今月から開発部に配属された川野です。
自社製品のモバイル用UIを刷新する調査をひとりで細々とやっていて、そのなかで Sencha Touch について、ある程度情報がまとまったので記事にさせて頂きました。
Sencha Touch 概要
Sencha Touch は、モバイル WEB アプリを開発するための、JavaScript フレームワークです。
HTML5 と CSS3、JavaScript を駆使して、ネイティブアプリケーションっぽい見た目と操作感を、ブラウザ上で実現しようとしています。
iOS(iPhone とか iPad)と Andoroid に対応。(※正確には、WebKit 系のブラウザにのみ対応)
ExtJS で有名な Sencha が開発を行っています。Sencha Touch は無料で商用利用可能です。
どんなことができるの?
百聞は一見に如かず、ということで、、
Sencha Touch で作られた GitHub を閲覧するアプリです。
# iPad での利用を想定したものですが、PC上でも Chrome や Safari であれば利用できました。

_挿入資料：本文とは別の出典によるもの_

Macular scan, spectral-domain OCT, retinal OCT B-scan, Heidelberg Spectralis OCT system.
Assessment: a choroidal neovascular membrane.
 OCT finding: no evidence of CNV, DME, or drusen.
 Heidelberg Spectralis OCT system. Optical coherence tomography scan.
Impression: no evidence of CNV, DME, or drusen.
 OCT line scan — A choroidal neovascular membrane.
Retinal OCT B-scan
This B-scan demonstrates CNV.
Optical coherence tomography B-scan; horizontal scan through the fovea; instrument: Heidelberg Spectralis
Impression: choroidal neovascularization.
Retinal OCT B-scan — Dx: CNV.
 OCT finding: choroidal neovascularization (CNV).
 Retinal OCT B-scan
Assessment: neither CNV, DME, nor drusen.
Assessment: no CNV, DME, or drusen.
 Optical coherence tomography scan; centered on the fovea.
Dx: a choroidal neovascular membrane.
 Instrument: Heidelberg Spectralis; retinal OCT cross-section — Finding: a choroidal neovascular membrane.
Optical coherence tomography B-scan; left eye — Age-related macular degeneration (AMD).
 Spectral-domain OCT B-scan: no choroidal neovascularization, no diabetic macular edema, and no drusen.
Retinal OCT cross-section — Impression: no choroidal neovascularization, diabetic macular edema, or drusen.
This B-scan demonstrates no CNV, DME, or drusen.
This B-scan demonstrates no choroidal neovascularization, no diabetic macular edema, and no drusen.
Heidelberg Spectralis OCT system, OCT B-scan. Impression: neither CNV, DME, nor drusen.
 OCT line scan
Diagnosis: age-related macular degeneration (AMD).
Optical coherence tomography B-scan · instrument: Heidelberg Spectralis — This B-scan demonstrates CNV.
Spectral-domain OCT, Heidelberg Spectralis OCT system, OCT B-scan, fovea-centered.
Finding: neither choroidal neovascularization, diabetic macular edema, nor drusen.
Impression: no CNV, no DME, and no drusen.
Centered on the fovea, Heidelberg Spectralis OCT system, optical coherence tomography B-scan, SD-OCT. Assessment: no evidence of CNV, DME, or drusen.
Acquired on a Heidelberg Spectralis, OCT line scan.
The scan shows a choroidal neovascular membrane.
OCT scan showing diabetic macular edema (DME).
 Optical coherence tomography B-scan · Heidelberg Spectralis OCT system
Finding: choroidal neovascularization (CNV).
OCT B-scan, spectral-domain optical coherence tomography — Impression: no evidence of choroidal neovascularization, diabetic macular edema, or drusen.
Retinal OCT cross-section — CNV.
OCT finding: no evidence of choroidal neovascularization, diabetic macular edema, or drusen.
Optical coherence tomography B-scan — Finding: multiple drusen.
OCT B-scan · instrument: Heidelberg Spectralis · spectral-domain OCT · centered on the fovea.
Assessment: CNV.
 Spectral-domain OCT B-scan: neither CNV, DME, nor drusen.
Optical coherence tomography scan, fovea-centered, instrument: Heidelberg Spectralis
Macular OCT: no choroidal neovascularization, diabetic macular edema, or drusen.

Sencha Touch を使うことで、上記のようなネイティブアプリライクなモバイルWEBアプリを比較的簡単に開発することができます。
Sencha Touch が提供してくれる機能
- タッチイベントのハンドリング
- ネイティブアプリライクな UI コンポーネント
- オフライン機能(localstorage などを利用)のサポート
- Ajax を使った画面遷移をブラウザの履歴に残す機能
=> 具体例で言うと、Ajax の遷移が戻るボタンで戻れる - 複雑なプログラムのサポート(Sencha Touch MVC)
- ネイティブアプリに変換することも想定(PhoneGap との相性がよい)
- Ajax関連、その他いろいろ便利なユーティリティ
などなど
列挙されても、何のことかよく分からないと思いますが、とにかくモバイルデバイスに最適化された WEB アプリを開発するために必要なものが一通り揃っている、ということで。。
# jQuery Mobile との違い
モバイル用の JavaScript ライブラリで語られることの多い jQuery Mobile は、モバイル用の WEB「ページ」作成に適しているのに対し、Sencha Touch は、モバイル用の WEB「アプリケーション」作成に適している印象です。
Sencha Touch を利用したプログラミング
いわゆる、「コンポーネントをレゴブロックのように積み上げていく」スタイルです。
ライブラリのコアは ExtJS と同じものを使っているので、ExtJS を使ったことのある人には取っ付きやすいと思います。コンポーネントにコンフィグオブジェクトを定義して、振る舞いを指定していきます。
コンポーネントが HTML を出力して UI を構築していくため、HTML ファイルに直接 タグを記述することはありません。
Sencha Touch 独自の MVC 構成でアプリケーションを実装していきます。
ざっくり言うと、
- Model では、アプリケーション内で使うモデルの定義
- View では、UIコンポーネントの定義と、イベントハンドリング => Controller へのディスパッチ
- Controller では、ディスパッチされたイベントの具体的な処理
を記述していく感じです。
Sencha Touch MVC の詳細は、以下のページで説明されています。
その他周辺技術
Sencha Touch では、効率よく高品質なアプリを開発するために、比較的新しい技術を採用しています。
SASS、Compass
CSS の作成に、「SASS」と「Compass」を利用しています。SASS は CSS を生成するためのメタ言語、Compassは SASS を便利に使うためのフレームワークライブラリです。
SASS、Compass を使うことで、Sencha Touch が提供してくれているテーマを、簡単にカスタマイズすることができます。
Jasmine
JavaScript のテストフレームワークに「Jasmine」を利用しています。Jasmine は TDD(テスト駆動開発)の概念に基づいて設計されています。
その他、JavaScript の圧縮には、YUI Compressor が使われており、「JsBuilder」というビルドツールがフレームワークに同梱されています。
まとめ
Sencha Touch を使う魅力は、WEBアプリの開発効率の良さ・クロスプラットフォーム性を維持しつつ、ネイティブアプリのようなユーザーエクスペリエンスを提供できる点にあると思います。
また、Sencha Touch + PhoneGap の組み合わせは、モバイルアプリ(ネイティブ)のプロトタイプ開発にも適しているような気がしました。
まだまだ日本語の情報は少ないですが、将来有望なフレームワークだと思います。